--- START ---

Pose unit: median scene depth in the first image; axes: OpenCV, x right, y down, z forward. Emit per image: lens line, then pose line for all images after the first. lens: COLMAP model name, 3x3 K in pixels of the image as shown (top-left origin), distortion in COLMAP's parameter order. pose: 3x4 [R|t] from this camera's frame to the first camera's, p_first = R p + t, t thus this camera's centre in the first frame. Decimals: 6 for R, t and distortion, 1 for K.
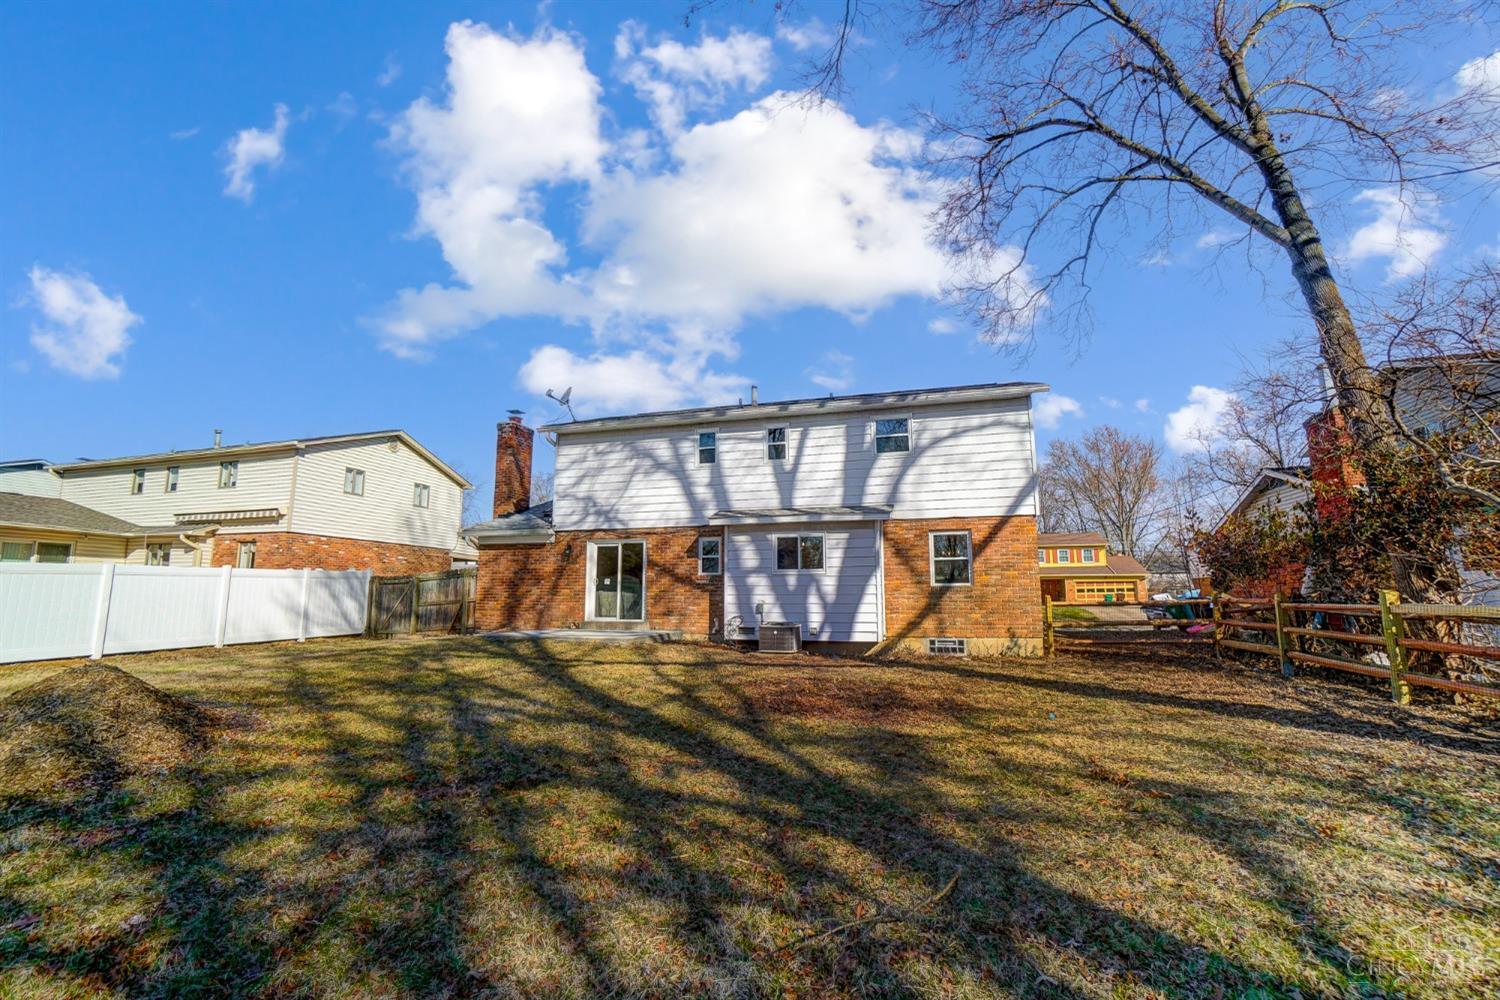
lens RADIAL K [[653.3, 0, 727.1], [0, 653.3, 501.6], [0, 0, 1]] dist [-0.067092, 0.025265]
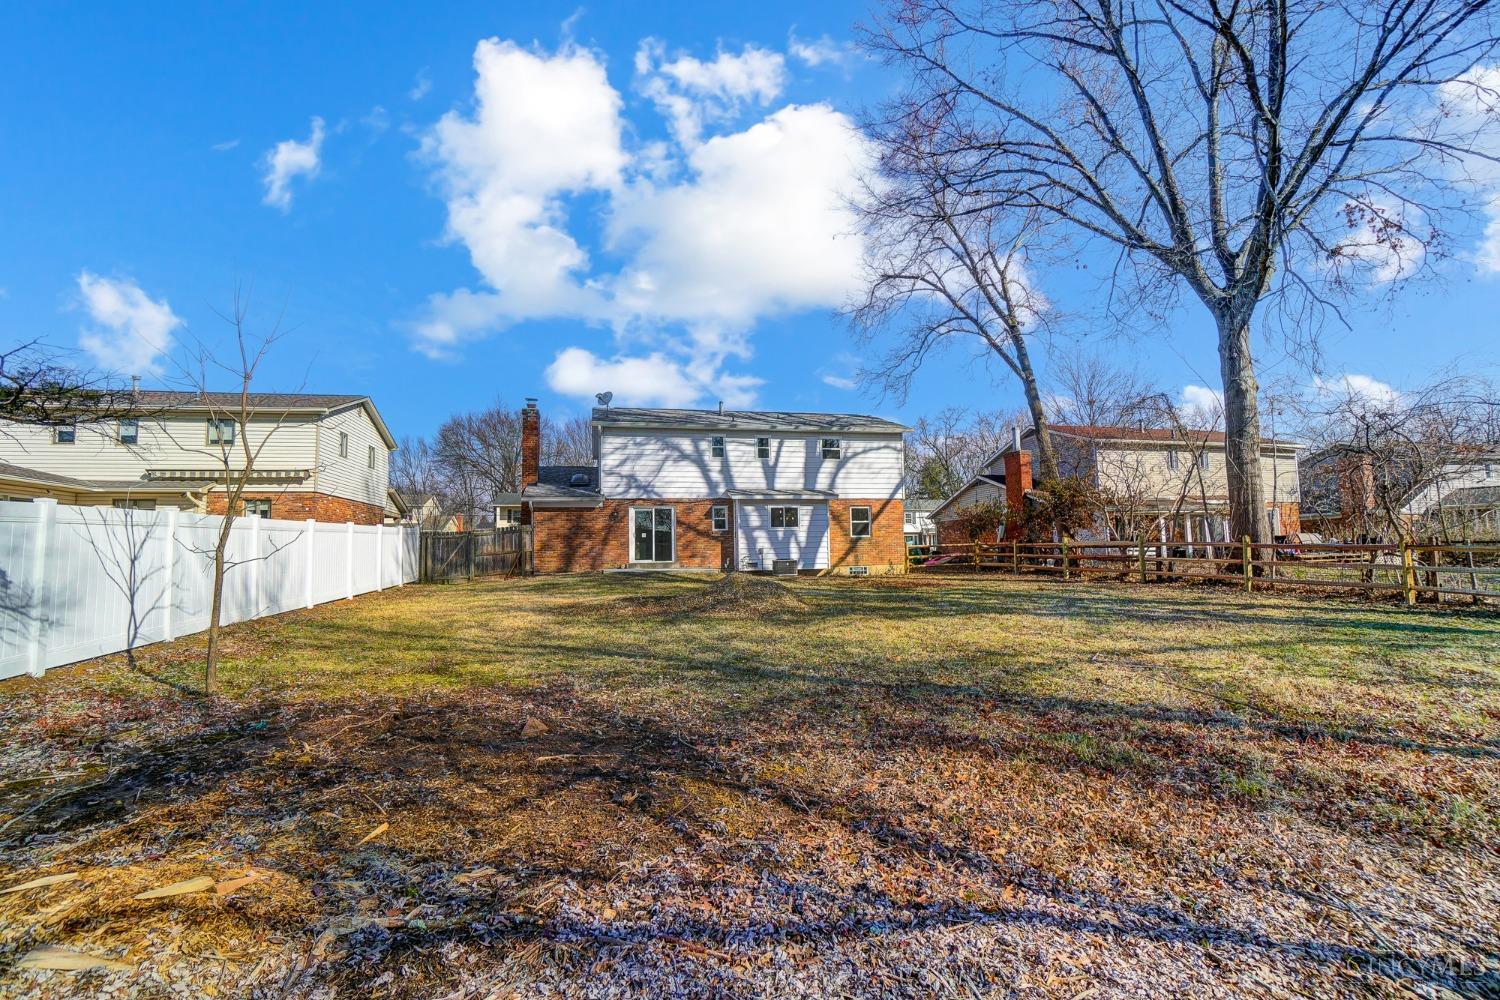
lens RADIAL K [[653.3, 0, 727.1], [0, 653.3, 501.6], [0, 0, 1]] dist [-0.067092, 0.025265]
pose [[0.880510, 0.021127, 0.473557, -0.739836], [-0.052596, 0.997192, 0.053307, -0.038512], [-0.471101, -0.071845, 0.879149, -0.352964]]
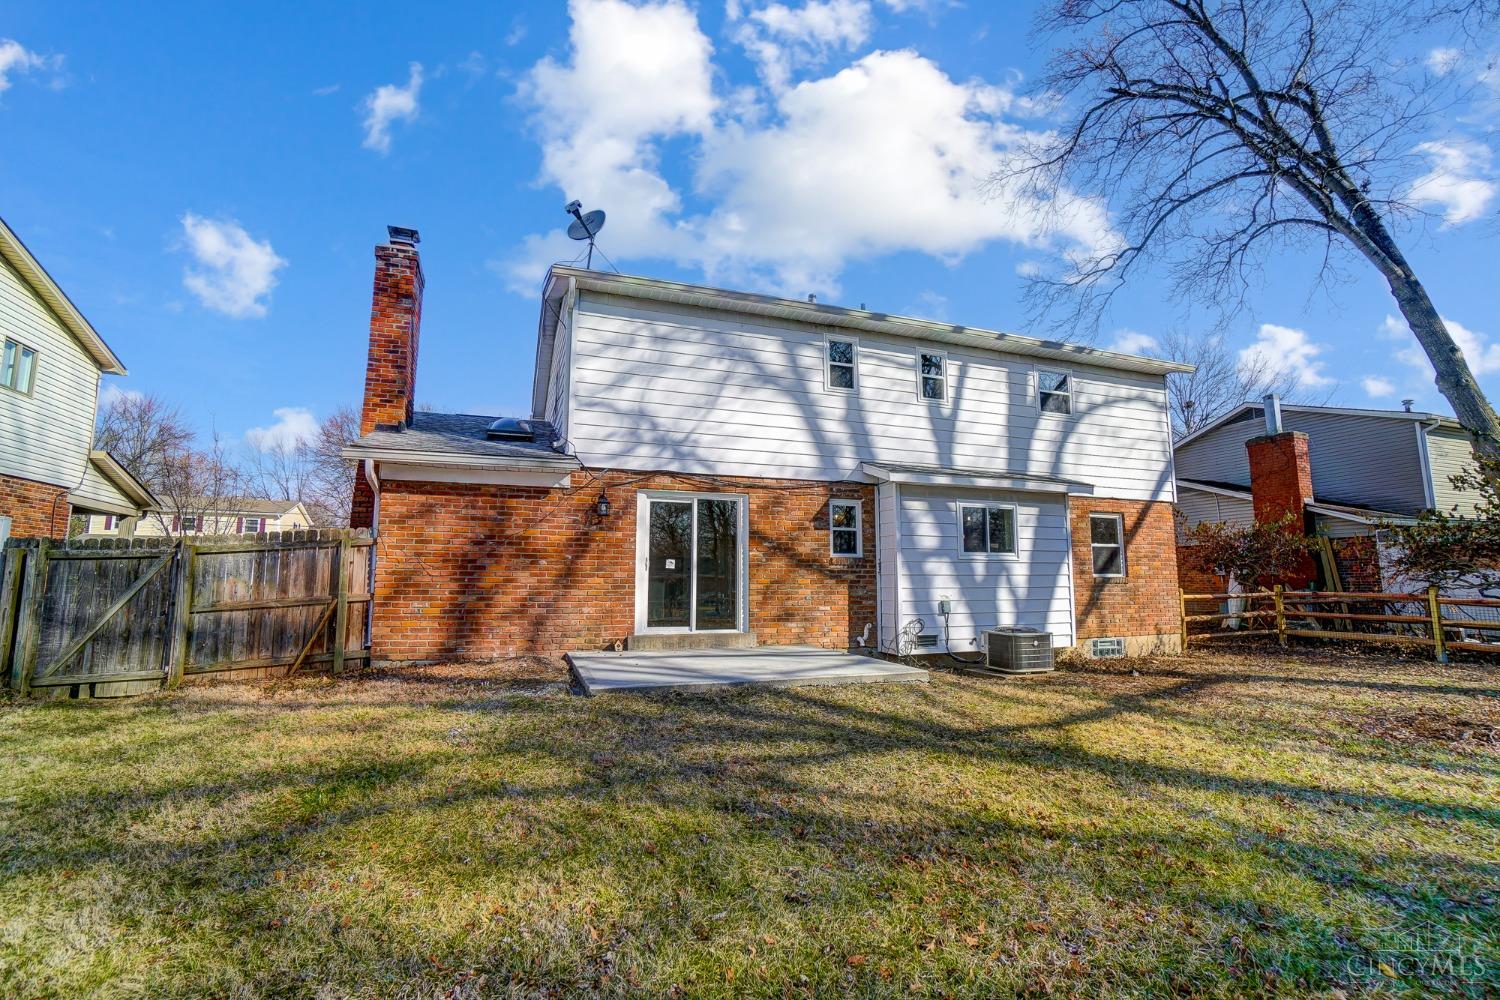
lens RADIAL K [[653.3, 0, 727.1], [0, 653.3, 501.6], [0, 0, 1]] dist [-0.067092, 0.025265]
pose [[0.814771, 0.072922, 0.575179, -0.499912], [-0.089729, 0.995966, 0.000836, 0.066684], [-0.572798, -0.052291, 0.818027, 0.533288]]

--- END ---

## Brief
Which lines in the records above contain the string "pose"? List each of them in full.

## Answer for the task
Pose unit: median scene depth in the first image; axes: OpenCV, x right, y down, z forward. Emit per image: lens line, then pose line for all images after the first. lens: COLMAP model name, 3x3 K in pixels of the image as shown (top-left origin), distortion in COLMAP's parameter order. pose: 3x4 [R|t] from this camera's frame to the first camera's, p_first = R p + t, t thus this camera's centre in the first frame. Decimals: 6 for R, t and distortion, 1 for K.
pose [[0.880510, 0.021127, 0.473557, -0.739836], [-0.052596, 0.997192, 0.053307, -0.038512], [-0.471101, -0.071845, 0.879149, -0.352964]]
pose [[0.814771, 0.072922, 0.575179, -0.499912], [-0.089729, 0.995966, 0.000836, 0.066684], [-0.572798, -0.052291, 0.818027, 0.533288]]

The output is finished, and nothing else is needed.